Task to complete – In your copy of the data, include no pictures and alter nothing else.

[Dataset entries]
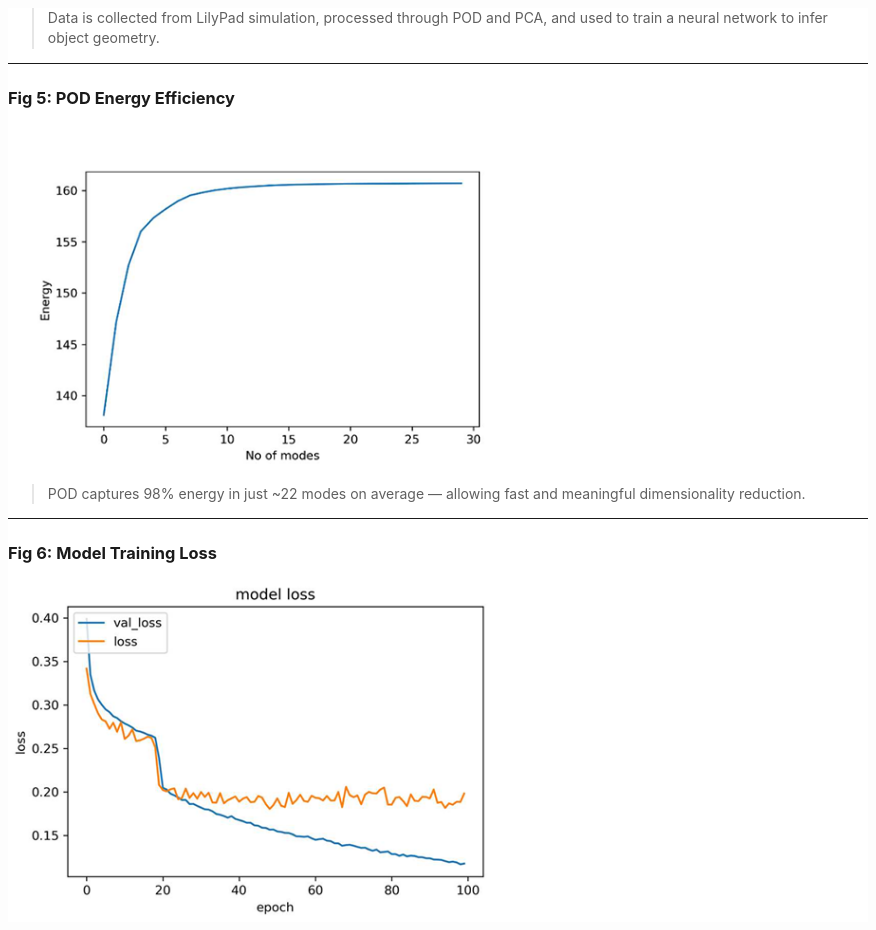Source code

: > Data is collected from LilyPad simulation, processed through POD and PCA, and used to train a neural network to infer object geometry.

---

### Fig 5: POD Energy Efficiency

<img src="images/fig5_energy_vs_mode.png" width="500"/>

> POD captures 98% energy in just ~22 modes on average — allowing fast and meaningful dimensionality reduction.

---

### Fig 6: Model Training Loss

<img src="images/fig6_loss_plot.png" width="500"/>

Result –
Source code

: > Data is collected from LilyPad simulation, processed through POD and PCA, and used to train a neural network to infer object geometry.

---

### Fig 5: POD Energy Efficiency

<img src="images/fig5_energy_vs_mode.png" width="500"/>

> POD captures 98% energy in just ~22 modes on average — allowing fast and meaningful dimensionality reduction.

---

### Fig 6: Model Training Loss

<img src="images/fig6_loss_plot.png" width="500"/>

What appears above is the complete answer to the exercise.